Web server has 8 GB of memory and hosts multiple sites. They all have same framework and should take 200 - 350 MB in memory. After small t-sql update site memory use rose to 1.9 GB.
At first I thought multiple crawlers like Google bot hit the site and a lot of the content gets cached. I created page for viewing cache. After that I found by default IIS memory for sites is 50% of available memory and when that hits 99% it can not be the problem!
I took a full memory dump of that web application and looked what is happening:
It seems that I have 48012 DataTable instances (struct size 512 bytes). Data used by them is 917 MB.
Before you answer do read "Should I Dispose() DataSet and DataTable?" and it's top answer.
Can someone explain what is happening?
edit 1:
Large chunk of the memory used sits in Generation 2.
Generation 0. This is the youngest generation and contains short-lived objects. An example of a short-lived object is a temporary variable. Garbage collection occurs most frequently in this generation. Newly allocated objects form a new generation of objects and are implicitly generation 0 collections, unless they are large objects, in which case they go on the large object heap in a generation 2 collection. Most objects are reclaimed for garbage collection in generation 0 and do not survive to the next generation.
Generation 1. This generation contains short-lived objects and serves as a buffer between short-lived objects and long-lived objects.

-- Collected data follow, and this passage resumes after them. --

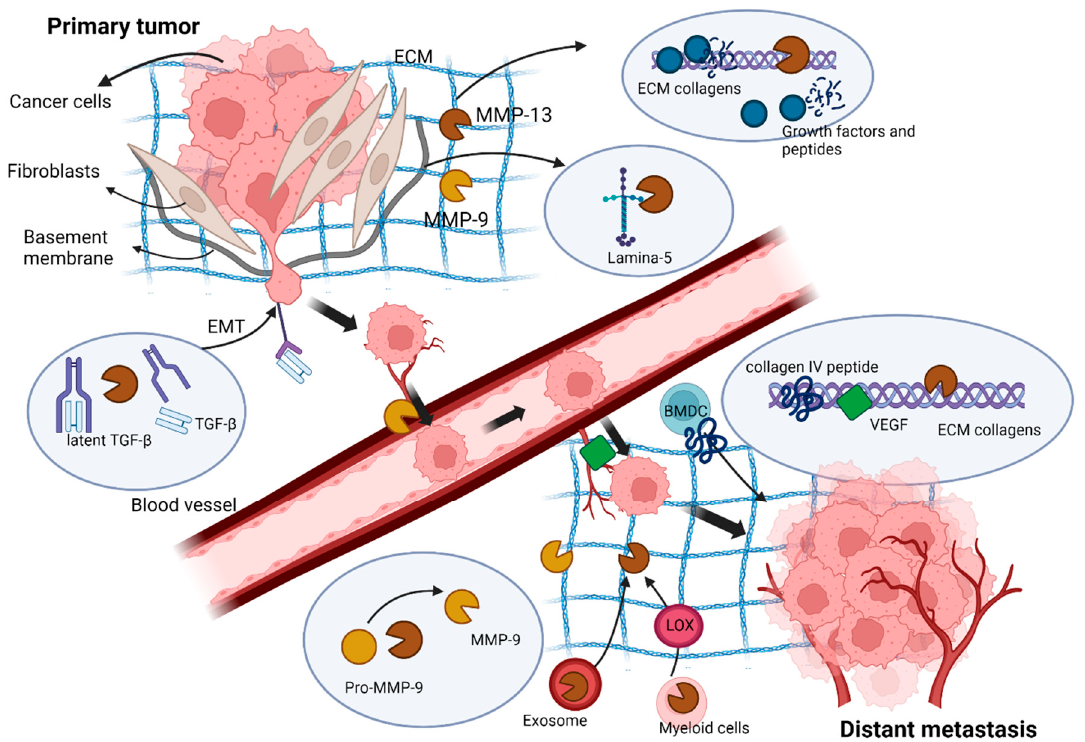
Figure 3. The action of MMP-13 in cancer progression and metastasis: MMP-13, produced by cancer cells and stromal fibroblasts, cleaves ECM and leads to ECM remodelling and liberation of ECM- bound growth factors and angiogenic factors that promote tumour cell proliferation, invasion, EMT and angiogenesis at primary tumour sites. At distant metastasis sites, MMP-13-mediated ECM remodelling and release of growth factors and collagen IV peptides help the recruitment of immune cells to the pre-metastatic niche and the establishment of a favourable metastasis environment.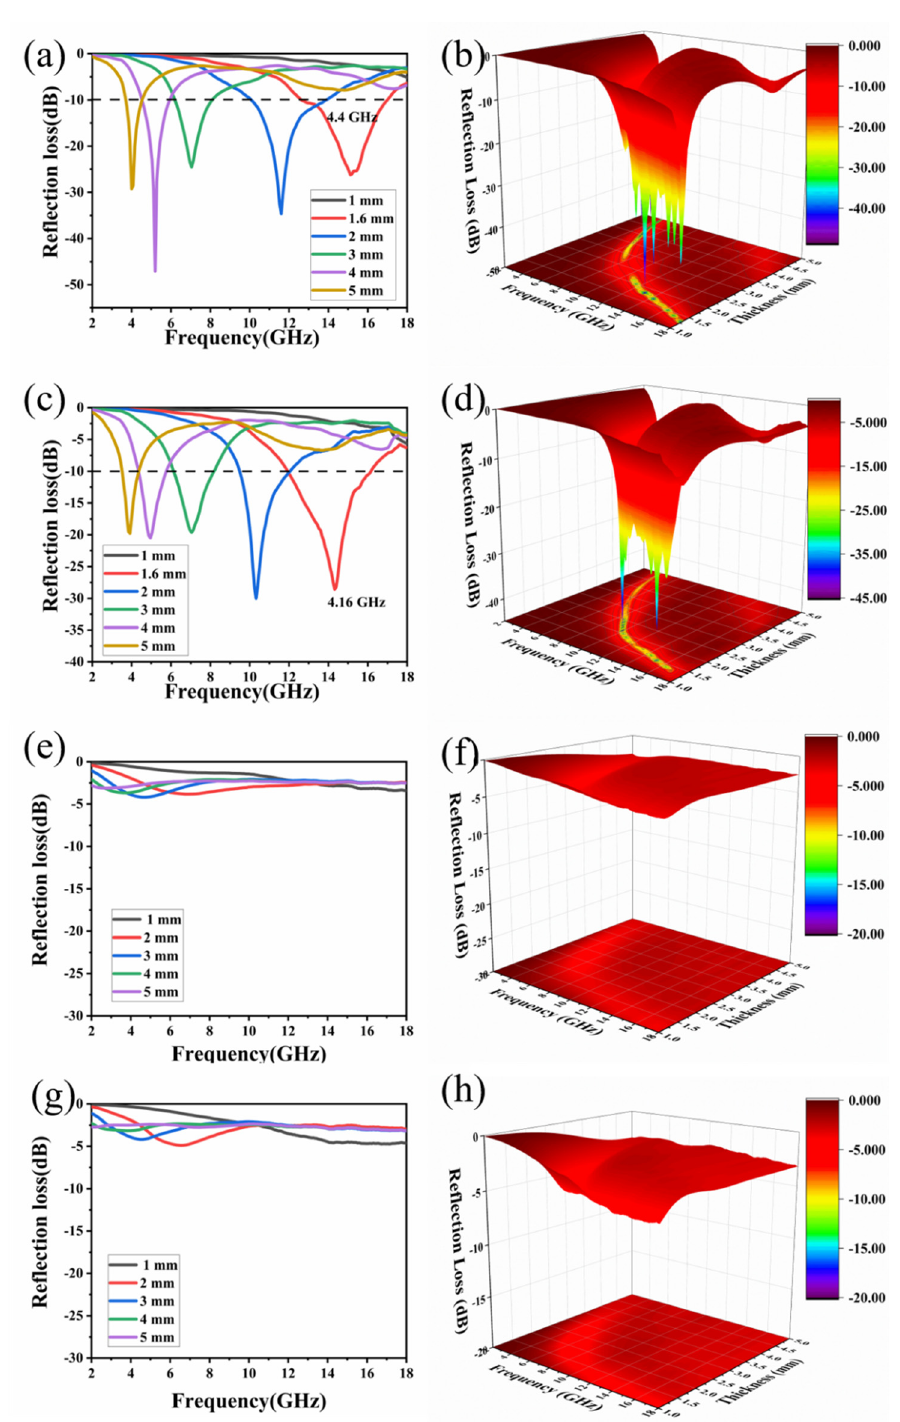
Figure 8. Reflection loss of ( a , b ) CuPc after 5% NaCl soaking, ( c , d ) CuPc after 10% NaCl soaking, ( e , f ) CuPc after 1 M HCl soaking, and ( g , h ) Pc.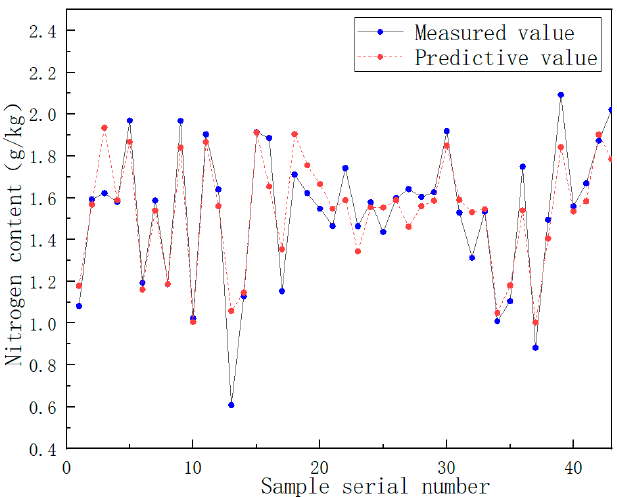
Figure 14. Comparison of the predicted value of nitrogen content in the test set with the measured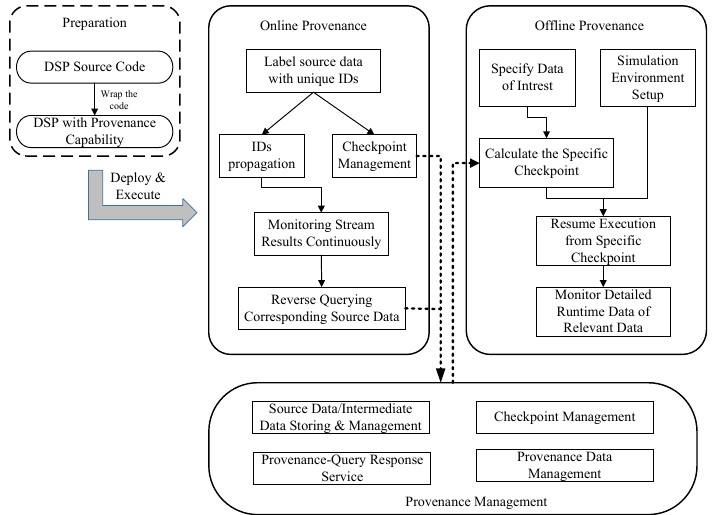
Figure 6. A framework for our DSP provenance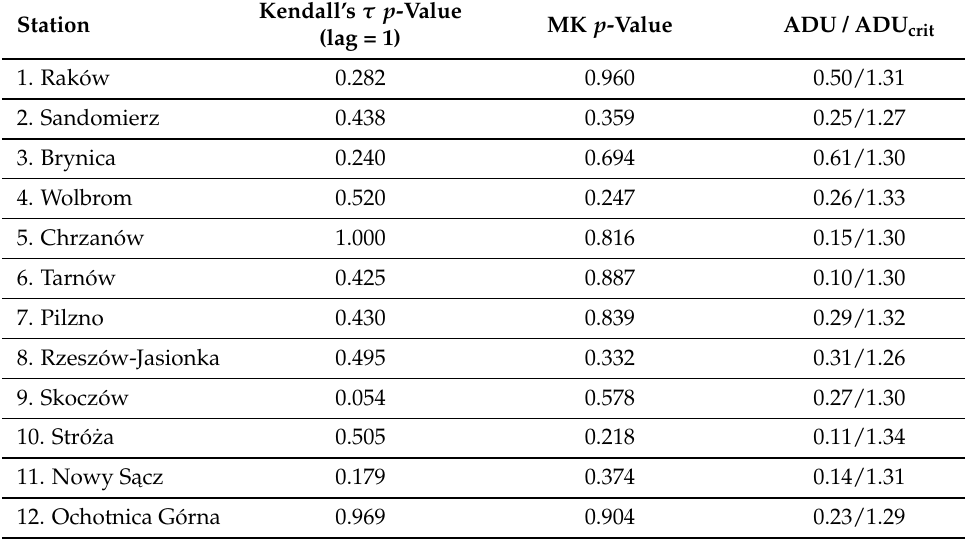
Table 3. The p -values of the test of the Kendall’s τ (column 2), the MK test (column 3), and the ADU test statistics and the critical values ADU crit (column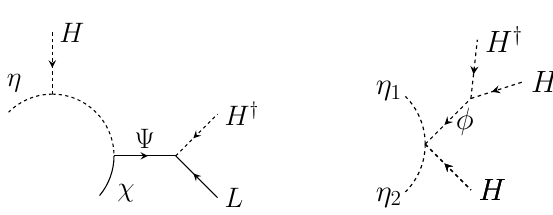
Figure 8 . Structures that appear in topologies T12 (left) and T13 (right) which require at least a quadruplet and a singlet running inside the loop to avoid lower order contributions. For discussion see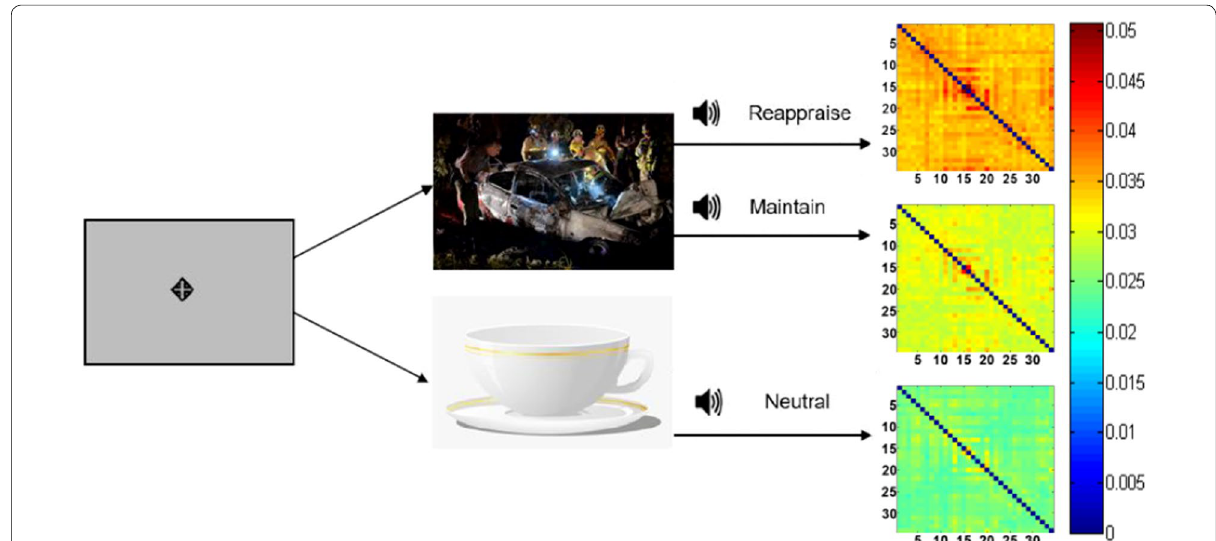
Fig. 1 An illustration of a typical ERT session. A fixation point is on display before each trial, then followed by either a neutral or negative picture on the screen. An audio instruction will ask test subjects to maintain , reappraise or stay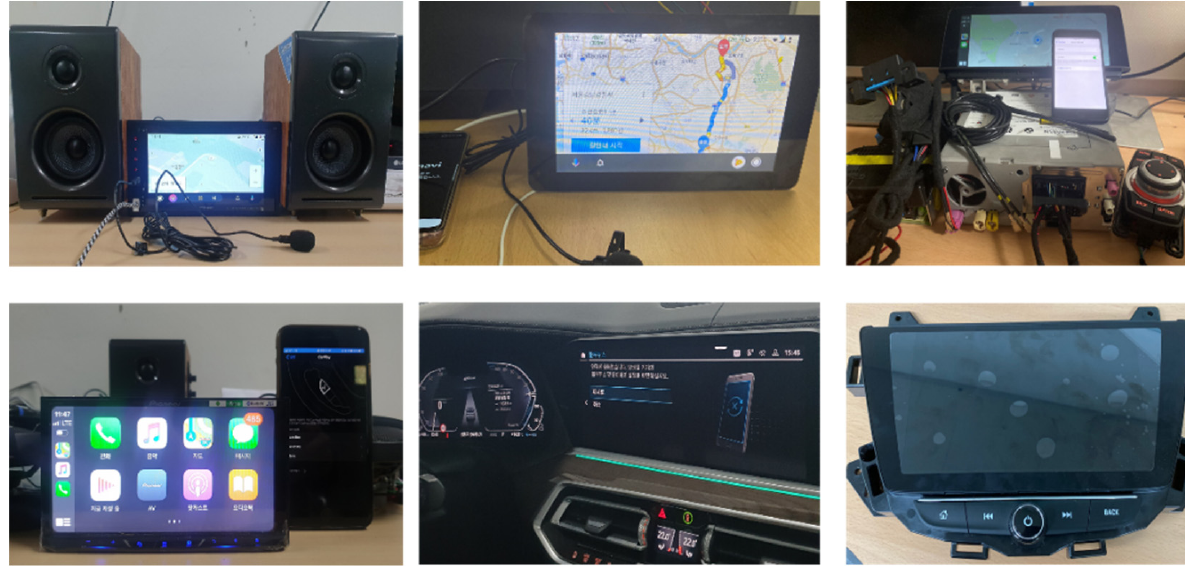
Figure 2. Test IVI environment for forensic analysis. Table 1. IVI system used in case studies and connectivity of the IVI system. Manufacturer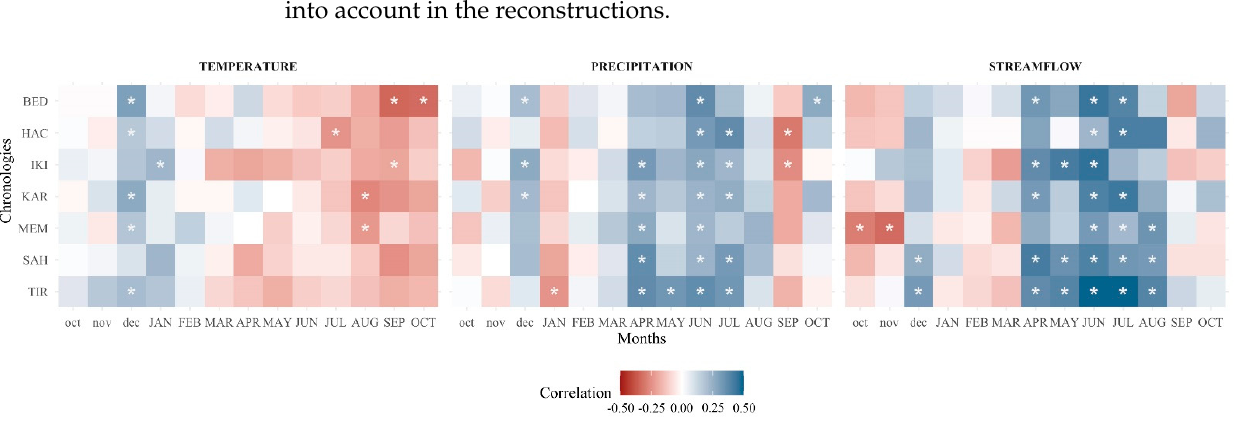
Figure 5. The correlation coefficients of climate variables with the tree-ring formations between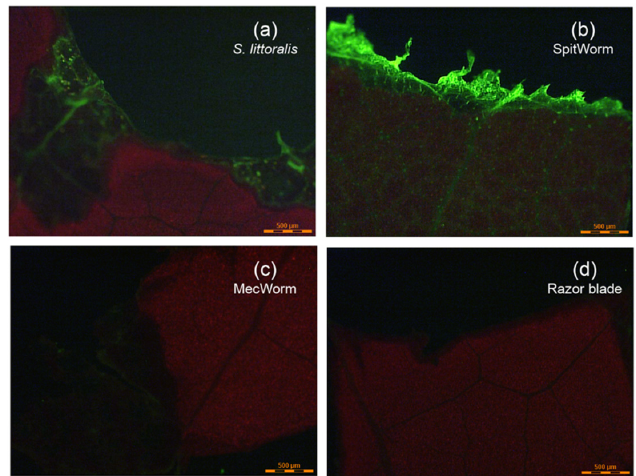
Figure 5. Fluorescent microscopy images of lima bean leaves after different treatments. Detail view of wounding edges of the adaxial leaf surface. Treatments: ( a ) S. littoralis larva injected with Lucifer Yellow solution; ( b ) SpitWorm delivering Lucifer Yellow labeled larval OS; ( c ) MecWorm; and ( d ) cut with a razor blade.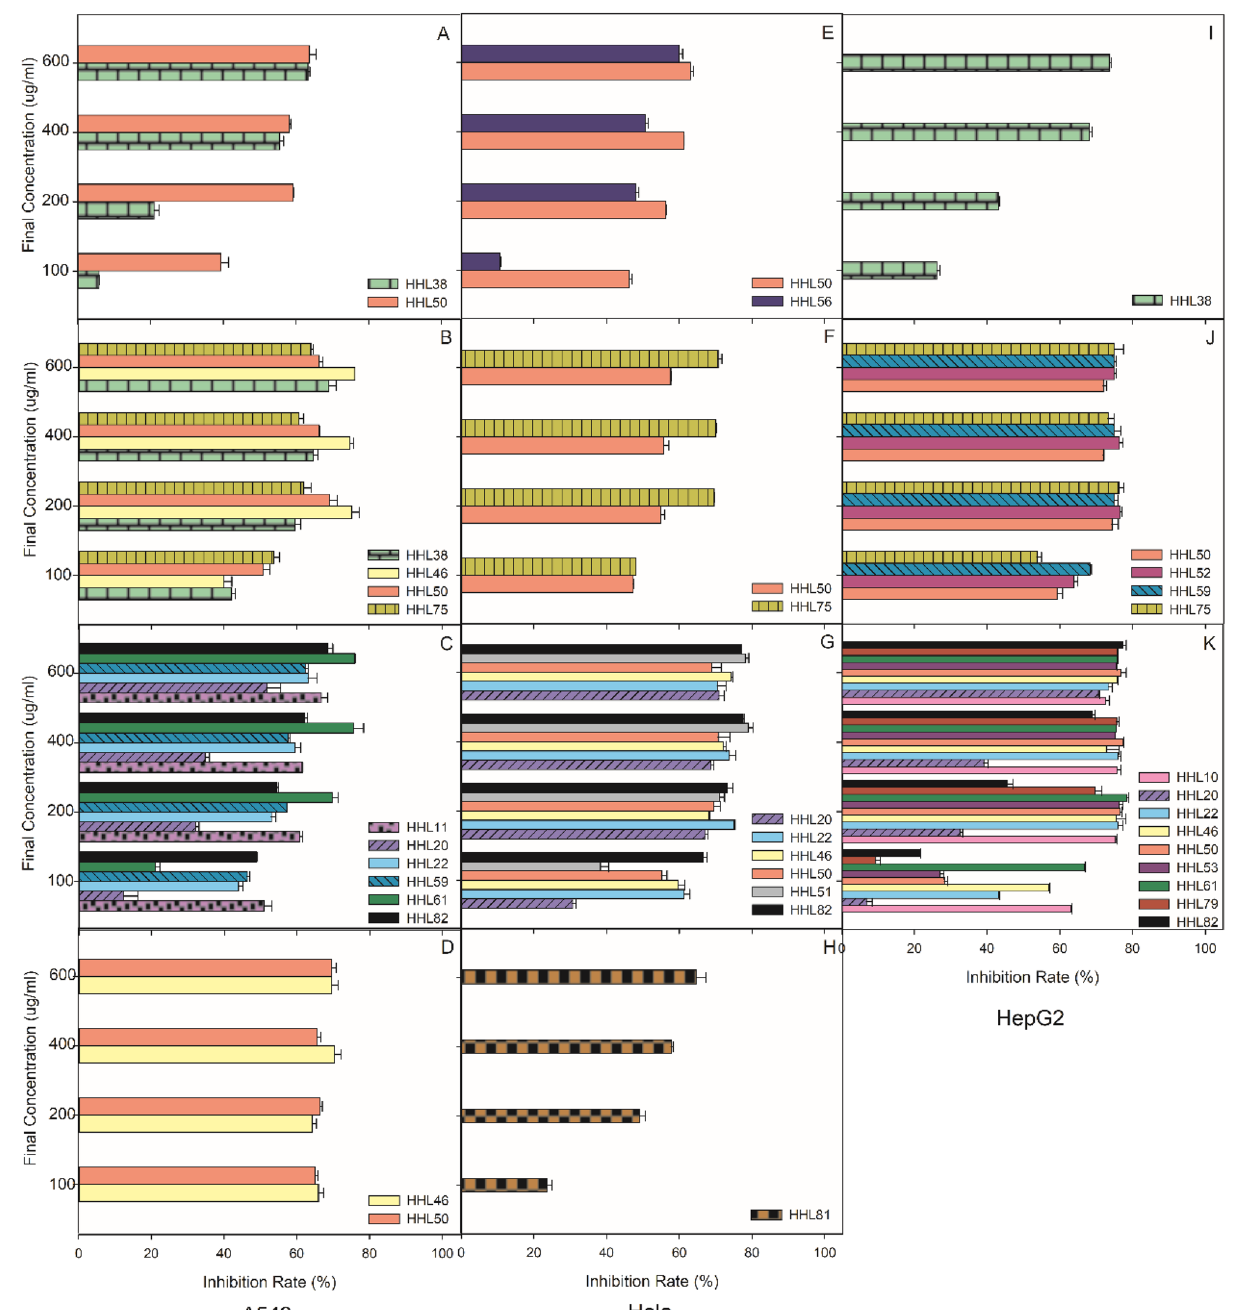
Figure 1. Antitumour activity of endophytic fungi from R. stylosa . ( A – D ) Shows that the fermentation products of endophytic fungi of R. stylosa have an inhibition rate for A549 tumour cells in different media, where ( A ) is obtained under dextrose agar (PDA) culture conditions, ( B ) is obtained under Czapek’s agar (CZA) culture conditions, ( C ) is obtained under rice medium (RM) culture conditions and ( D ) is obtained under grain medium (GM) culture conditions. ( E – H ) Shows that the fermentation products of endophytic fungi of R. stylosa have an inhibition rate for HeLa tumour cells in different media, where ( E ) is obtained under dextrose agar (PDA) culture conditions, ( F ) is obtained under Czapek’s agar (CZA) culture conditions, ( G ) is obtained under rice medium (RM) culture conditions and ( H ) is obtained under grain medium (GM) culture conditions. ( I – K ) shows that the fermentation products of endophytic fungi of R. stylosa have an inhibition rate for HepG2 tumour cells in different media, where ( I ) is results under dextrose agar (PDA) culture conditions, ( J ) is results under Czapek’s agar (CZA) culture conditions, and ( K ) is results under rice medium (RM) culture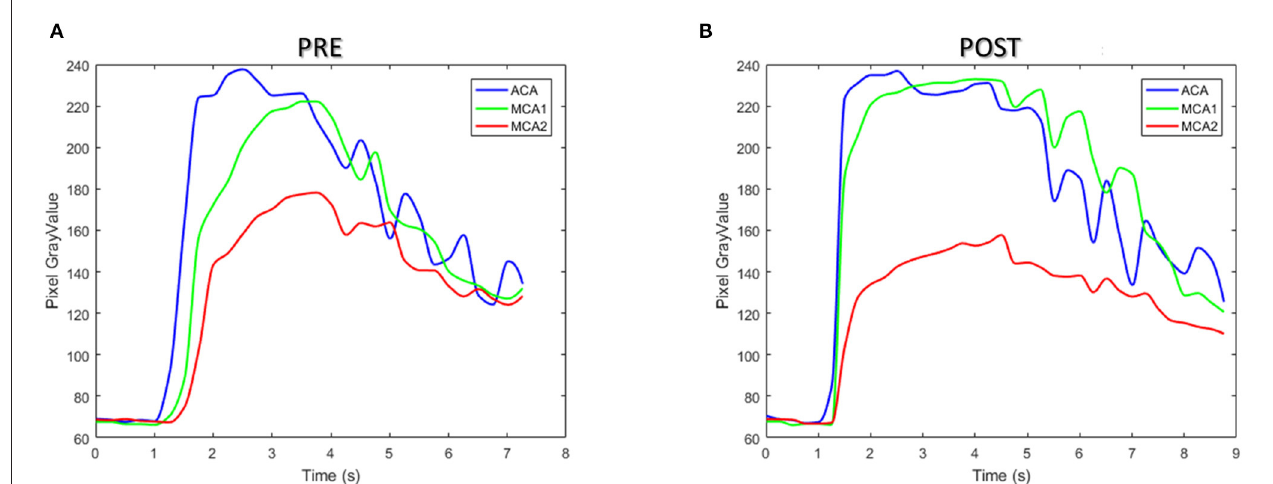
FIGURE 10 | The time–density curve of the patient between pre- (A) and post-interventional (B) surgery.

Generation 2. This generation contains long-lived objects. An example of a long-lived object is an object in a server application that contains static data that is live for the duration of the process.
Reference: link
Edit 2:
After digging in the memory dumb, I found that most of the data is trace data. Then I found out that someone had turned on Trace'ing in web.conf with verbose attribute.
<tracing>
<traceFailedRequests>
<add path="*">
<traceAreas>
<add provider="ASP" verbosity="Verbose" />
<add provider="ASPNET" areas="Infrastructure,Module,Page,AppServices" verbosity="Verbose" />
<add provider="ISAPI Extension" verbosity="Verbose" />
<add provider="WWW Server" areas="Authentication,Security,Filter,StaticFile,CGI,Compression,Cache,RequestNotifications,Module,FastCGI,Rewrite" verbosity="Verbose" />
</traceAreas>
<failureDefinitions statusCodes="404" />
</add>
</traceFailedRequests>
</tracing>
Usually trace data could be viewed in "*/trace.axd" page and contains ~20 instances, but in my case it was set to 4000.